- YOUR TASK
Extract every line of the listing below verbatim, leaving the pictures out of your answer.

(Stored data entries)
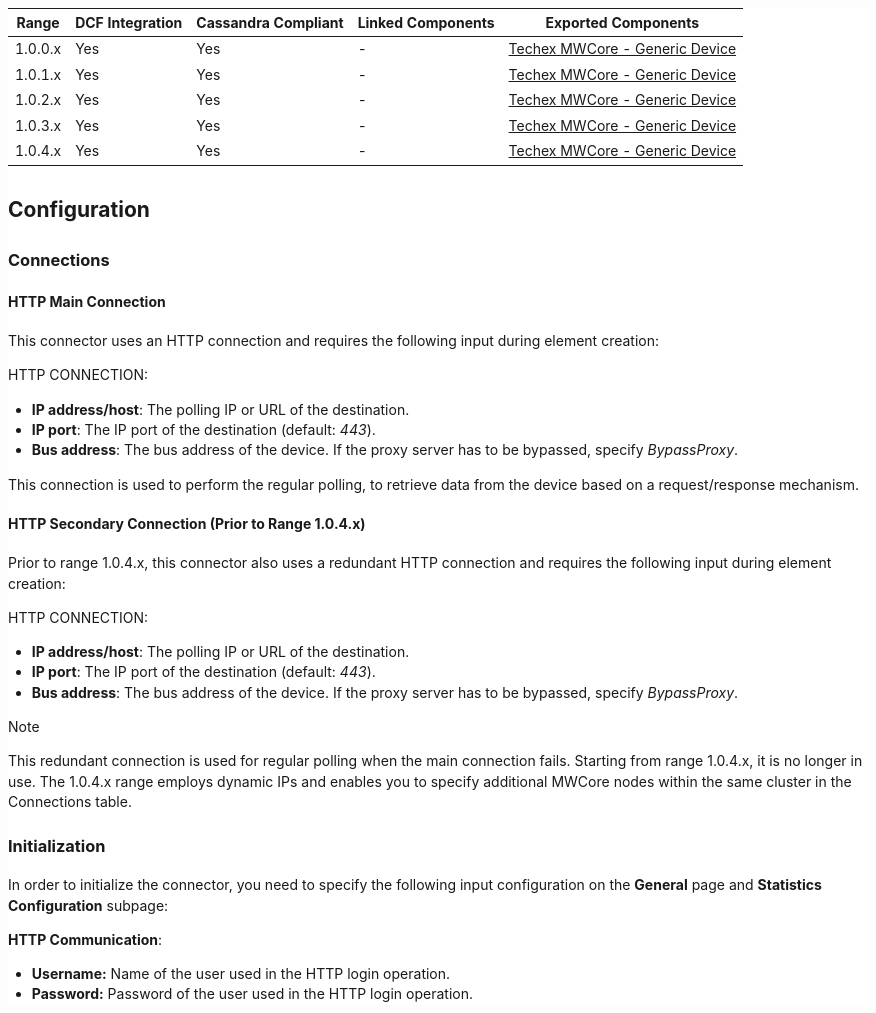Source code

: | Range | DCF Integration | Cassandra Compliant | Linked Components | Exported Components |
|--|--|--|--|--|
| 1.0.0.x | Yes | Yes | - | [Techex MWCore - Generic Device](xref:Connector_help_Techex_MWCore_-_Generic_Device) |
| 1.0.1.x | Yes | Yes | - | [Techex MWCore - Generic Device](xref:Connector_help_Techex_MWCore_-_Generic_Device) |
| 1.0.2.x | Yes | Yes | - | [Techex MWCore - Generic Device](xref:Connector_help_Techex_MWCore_-_Generic_Device) |
| 1.0.3.x | Yes | Yes | - | [Techex MWCore - Generic Device](xref:Connector_help_Techex_MWCore_-_Generic_Device) |
| 1.0.4.x | Yes | Yes | - | [Techex MWCore - Generic Device](xref:Connector_help_Techex_MWCore_-_Generic_Device) |

## Configuration

### Connections

#### HTTP Main Connection

This connector uses an HTTP connection and requires the following input during element creation:

HTTP CONNECTION:

- **IP address/host**: The polling IP or URL of the destination.
- **IP port**: The IP port of the destination (default: *443*).
- **Bus address**: The bus address of the device. If the proxy server has to be bypassed, specify *BypassProxy*.

This connection is used to perform the regular polling, to retrieve data from the device based on a request/response mechanism.

#### HTTP Secondary Connection (Prior to Range 1.0.4.x)

Prior to range 1.0.4.x, this connector also uses a redundant HTTP connection and requires the following input during element creation:

HTTP CONNECTION:

- **IP address/host**: The polling IP or URL of the destination.
- **IP port**: The IP port of the destination (default: *443*).
- **Bus address**: The bus address of the device. If the proxy server has to be bypassed, specify *BypassProxy*.

> [!NOTE]
> This redundant connection is used for regular polling when the main connection fails. Starting from range 1.0.4.x, it is no longer in use. The 1.0.4.x range employs dynamic IPs and enables you to specify additional MWCore nodes within the same cluster in the Connections table.

### Initialization

In order to initialize the connector, you need to specify the following input configuration on the **General** page and **Statistics Configuration** subpage:

**HTTP Communication**:

- **Username:** Name of the user used in the HTTP login operation.
- **Password:** Password of the user used in the HTTP login operation.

- OUTPUT FOR THIS TASK
Source code

: | Range | DCF Integration | Cassandra Compliant | Linked Components | Exported Components |
|--|--|--|--|--|
| 1.0.0.x | Yes | Yes | - | [Techex MWCore - Generic Device](xref:Connector_help_Techex_MWCore_-_Generic_Device) |
| 1.0.1.x | Yes | Yes | - | [Techex MWCore - Generic Device](xref:Connector_help_Techex_MWCore_-_Generic_Device) |
| 1.0.2.x | Yes | Yes | - | [Techex MWCore - Generic Device](xref:Connector_help_Techex_MWCore_-_Generic_Device) |
| 1.0.3.x | Yes | Yes | - | [Techex MWCore - Generic Device](xref:Connector_help_Techex_MWCore_-_Generic_Device) |
| 1.0.4.x | Yes | Yes | - | [Techex MWCore - Generic Device](xref:Connector_help_Techex_MWCore_-_Generic_Device) |

## Configuration

### Connections

#### HTTP Main Connection

This connector uses an HTTP connection and requires the following input during element creation:

HTTP CONNECTION:

- **IP address/host**: The polling IP or URL of the destination.
- **IP port**: The IP port of the destination (default: *443*).
- **Bus address**: The bus address of the device. If the proxy server has to be bypassed, specify *BypassProxy*.

This connection is used to perform the regular polling, to retrieve data from the device based on a request/response mechanism.

#### HTTP Secondary Connection (Prior to Range 1.0.4.x)

Prior to range 1.0.4.x, this connector also uses a redundant HTTP connection and requires the following input during element creation:

HTTP CONNECTION:

- **IP address/host**: The polling IP or URL of the destination.
- **IP port**: The IP port of the destination (default: *443*).
- **Bus address**: The bus address of the device. If the proxy server has to be bypassed, specify *BypassProxy*.

> [!NOTE]
> This redundant connection is used for regular polling when the main connection fails. Starting from range 1.0.4.x, it is no longer in use. The 1.0.4.x range employs dynamic IPs and enables you to specify additional MWCore nodes within the same cluster in the Connections table.

### Initialization

In order to initialize the connector, you need to specify the following input configuration on the **General** page and **Statistics Configuration** subpage:

**HTTP Communication**:

- **Username:** Name of the user used in the HTTP login operation.
- **Password:** Password of the user used in the HTTP login operation.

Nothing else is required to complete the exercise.